Generalized fractional Ornstein-Uhlenbeck processes

TL;DR

This paper introduces the generalized fractional Ornstein-Uhlenbeck (GFOU) process, extending the classical FOU process by incorporating an exponential of a Lévy process, and explores its properties including stationarity and long memory.

Contribution

It proposes a new GFOU process combining Lévy processes and fractional Brownian motion, and analyzes its existence, stationarity, long memory, and differential equation characteristics.

Findings

GFOU process is well-defined with an existing integral.

The process exhibits stationarity and long memory.

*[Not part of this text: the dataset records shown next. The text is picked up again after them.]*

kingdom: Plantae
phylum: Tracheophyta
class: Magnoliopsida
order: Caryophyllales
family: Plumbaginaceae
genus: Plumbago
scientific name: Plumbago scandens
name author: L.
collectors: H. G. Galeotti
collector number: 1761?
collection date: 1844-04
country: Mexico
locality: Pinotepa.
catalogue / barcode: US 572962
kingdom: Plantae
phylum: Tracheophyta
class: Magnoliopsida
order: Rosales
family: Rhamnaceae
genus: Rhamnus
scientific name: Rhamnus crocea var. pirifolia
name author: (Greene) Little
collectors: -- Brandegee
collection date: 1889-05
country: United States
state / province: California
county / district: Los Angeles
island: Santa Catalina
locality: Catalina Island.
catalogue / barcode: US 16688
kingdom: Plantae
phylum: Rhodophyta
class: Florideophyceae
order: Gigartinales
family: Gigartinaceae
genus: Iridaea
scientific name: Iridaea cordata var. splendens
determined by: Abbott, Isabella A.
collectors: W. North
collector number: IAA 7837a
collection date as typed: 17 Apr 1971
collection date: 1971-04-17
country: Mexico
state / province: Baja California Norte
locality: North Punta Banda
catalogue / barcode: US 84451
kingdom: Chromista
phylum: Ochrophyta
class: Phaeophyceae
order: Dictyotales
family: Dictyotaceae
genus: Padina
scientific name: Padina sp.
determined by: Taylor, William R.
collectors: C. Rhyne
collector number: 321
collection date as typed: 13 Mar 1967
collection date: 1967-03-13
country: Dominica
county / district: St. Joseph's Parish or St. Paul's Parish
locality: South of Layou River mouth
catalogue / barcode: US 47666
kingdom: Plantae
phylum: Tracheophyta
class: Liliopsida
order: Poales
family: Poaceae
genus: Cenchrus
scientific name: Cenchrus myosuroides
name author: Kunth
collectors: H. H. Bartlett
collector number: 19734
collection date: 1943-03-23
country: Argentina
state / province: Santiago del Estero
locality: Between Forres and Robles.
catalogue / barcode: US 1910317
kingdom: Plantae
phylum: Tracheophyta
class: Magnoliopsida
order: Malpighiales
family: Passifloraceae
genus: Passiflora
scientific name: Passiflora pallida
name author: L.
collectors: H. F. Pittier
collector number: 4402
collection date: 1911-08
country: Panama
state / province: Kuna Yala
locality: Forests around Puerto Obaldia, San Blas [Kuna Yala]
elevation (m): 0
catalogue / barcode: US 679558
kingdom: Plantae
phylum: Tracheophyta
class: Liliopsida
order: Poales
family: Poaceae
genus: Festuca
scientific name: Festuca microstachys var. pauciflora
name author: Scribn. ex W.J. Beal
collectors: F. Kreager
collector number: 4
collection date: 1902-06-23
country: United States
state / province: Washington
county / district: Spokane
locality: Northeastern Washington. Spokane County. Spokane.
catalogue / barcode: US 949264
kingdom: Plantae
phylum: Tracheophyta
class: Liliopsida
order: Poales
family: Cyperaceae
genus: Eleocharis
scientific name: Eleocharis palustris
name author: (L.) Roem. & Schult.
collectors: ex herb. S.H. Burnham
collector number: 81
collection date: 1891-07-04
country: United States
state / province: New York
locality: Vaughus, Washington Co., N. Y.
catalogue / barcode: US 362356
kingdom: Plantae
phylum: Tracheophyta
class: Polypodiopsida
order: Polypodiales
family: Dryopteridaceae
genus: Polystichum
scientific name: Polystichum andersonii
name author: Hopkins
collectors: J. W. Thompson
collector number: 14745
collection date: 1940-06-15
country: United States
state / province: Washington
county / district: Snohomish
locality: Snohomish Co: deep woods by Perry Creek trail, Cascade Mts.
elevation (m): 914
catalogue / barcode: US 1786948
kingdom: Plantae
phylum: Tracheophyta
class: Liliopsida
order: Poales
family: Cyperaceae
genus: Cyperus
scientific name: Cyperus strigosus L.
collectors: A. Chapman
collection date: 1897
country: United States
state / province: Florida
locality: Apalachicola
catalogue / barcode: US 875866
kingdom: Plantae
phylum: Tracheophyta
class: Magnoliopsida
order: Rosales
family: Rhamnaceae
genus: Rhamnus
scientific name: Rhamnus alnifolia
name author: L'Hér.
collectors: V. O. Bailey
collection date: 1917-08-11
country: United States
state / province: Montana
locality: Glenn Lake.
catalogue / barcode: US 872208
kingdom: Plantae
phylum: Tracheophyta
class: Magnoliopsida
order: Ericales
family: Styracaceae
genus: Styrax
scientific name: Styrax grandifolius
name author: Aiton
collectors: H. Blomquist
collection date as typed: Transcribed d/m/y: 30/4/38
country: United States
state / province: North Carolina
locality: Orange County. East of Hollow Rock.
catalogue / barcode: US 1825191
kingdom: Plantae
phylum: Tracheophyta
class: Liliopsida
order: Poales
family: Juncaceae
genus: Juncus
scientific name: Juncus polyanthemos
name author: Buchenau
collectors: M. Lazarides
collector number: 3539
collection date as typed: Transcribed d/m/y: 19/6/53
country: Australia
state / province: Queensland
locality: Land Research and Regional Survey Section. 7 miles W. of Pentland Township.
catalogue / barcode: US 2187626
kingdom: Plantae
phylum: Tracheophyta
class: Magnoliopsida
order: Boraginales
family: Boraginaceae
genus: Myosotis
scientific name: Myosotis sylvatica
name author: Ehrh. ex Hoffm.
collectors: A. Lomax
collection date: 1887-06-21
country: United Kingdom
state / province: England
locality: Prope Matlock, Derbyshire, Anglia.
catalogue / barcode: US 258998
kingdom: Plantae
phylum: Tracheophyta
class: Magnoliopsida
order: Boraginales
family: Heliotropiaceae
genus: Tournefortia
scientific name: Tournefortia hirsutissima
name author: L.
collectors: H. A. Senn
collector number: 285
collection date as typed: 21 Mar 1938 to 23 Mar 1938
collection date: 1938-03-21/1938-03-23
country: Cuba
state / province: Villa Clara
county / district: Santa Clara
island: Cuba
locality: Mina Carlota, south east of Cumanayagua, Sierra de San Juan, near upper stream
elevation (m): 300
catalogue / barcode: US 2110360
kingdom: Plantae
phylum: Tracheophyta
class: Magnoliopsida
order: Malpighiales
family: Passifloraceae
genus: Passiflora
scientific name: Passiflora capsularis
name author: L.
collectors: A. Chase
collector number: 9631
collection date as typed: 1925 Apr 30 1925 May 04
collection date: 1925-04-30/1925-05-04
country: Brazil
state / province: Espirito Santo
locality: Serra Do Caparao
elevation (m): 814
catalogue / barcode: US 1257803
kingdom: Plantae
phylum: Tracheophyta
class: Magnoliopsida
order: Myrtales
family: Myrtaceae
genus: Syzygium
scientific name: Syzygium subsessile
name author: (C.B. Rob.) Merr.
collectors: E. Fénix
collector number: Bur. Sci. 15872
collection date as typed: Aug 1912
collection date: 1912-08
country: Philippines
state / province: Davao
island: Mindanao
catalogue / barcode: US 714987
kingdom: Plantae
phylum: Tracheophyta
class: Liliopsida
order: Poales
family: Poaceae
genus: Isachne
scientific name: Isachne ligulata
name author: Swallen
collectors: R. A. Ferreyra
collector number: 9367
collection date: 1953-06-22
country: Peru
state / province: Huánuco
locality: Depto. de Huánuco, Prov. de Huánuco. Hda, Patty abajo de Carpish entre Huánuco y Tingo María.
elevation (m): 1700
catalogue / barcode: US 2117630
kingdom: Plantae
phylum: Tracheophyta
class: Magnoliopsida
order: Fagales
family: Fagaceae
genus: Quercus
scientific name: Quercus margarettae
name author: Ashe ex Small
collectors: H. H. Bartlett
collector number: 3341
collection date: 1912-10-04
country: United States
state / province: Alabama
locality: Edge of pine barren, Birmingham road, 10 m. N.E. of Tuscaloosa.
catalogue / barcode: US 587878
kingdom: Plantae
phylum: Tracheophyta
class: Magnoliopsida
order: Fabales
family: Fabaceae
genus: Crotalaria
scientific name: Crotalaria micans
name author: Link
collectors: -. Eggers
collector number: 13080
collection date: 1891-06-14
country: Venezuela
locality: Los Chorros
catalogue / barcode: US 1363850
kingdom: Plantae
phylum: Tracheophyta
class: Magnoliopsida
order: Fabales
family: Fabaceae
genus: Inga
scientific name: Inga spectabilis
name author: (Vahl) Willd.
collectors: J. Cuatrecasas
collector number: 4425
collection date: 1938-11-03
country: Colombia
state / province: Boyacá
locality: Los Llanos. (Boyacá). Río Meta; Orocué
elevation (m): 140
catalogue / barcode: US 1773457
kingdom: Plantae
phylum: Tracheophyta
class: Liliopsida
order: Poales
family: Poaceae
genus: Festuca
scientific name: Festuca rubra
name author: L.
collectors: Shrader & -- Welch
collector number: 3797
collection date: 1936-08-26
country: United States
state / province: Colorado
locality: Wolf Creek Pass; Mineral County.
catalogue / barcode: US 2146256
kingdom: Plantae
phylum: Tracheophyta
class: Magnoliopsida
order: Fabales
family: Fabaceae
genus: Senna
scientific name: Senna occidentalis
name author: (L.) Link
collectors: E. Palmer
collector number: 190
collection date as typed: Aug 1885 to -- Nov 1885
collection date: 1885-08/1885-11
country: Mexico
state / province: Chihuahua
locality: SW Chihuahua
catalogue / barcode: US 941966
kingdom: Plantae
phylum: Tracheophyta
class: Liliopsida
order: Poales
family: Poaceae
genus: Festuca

It satisfies a specific stochastic differential equation.

Abstract

We introduce an extended version of the fractional Ornstein-Uhlenbeck (FOU) process where the integrand is replaced by the exponential of an independent L\'evy process. We call the process the generalized fractional Ornstein-Uhlenbeck (GFOU) process. Alternatively, the process can be constructed from a generalized Ornstein-Uhlenbeck (GOU) process using an independent fractional Brownian motion (FBM) as integrator. We show that the GFOU process is well-defined by checking the existence of the integral included in the process, and investigate its properties. It is proved that the process has a stationary version and exhibits long memory. We also find that the process satisfies a certain stochastic differential equation. Our underlying intention is to introduce long memory into the GOU process which has short memory without losing the possibility of jumps. Note that both FOU and GOU processes have found application in a variety of fields as useful alternatives to the Ornstein-Uhlenbeck (OU) process.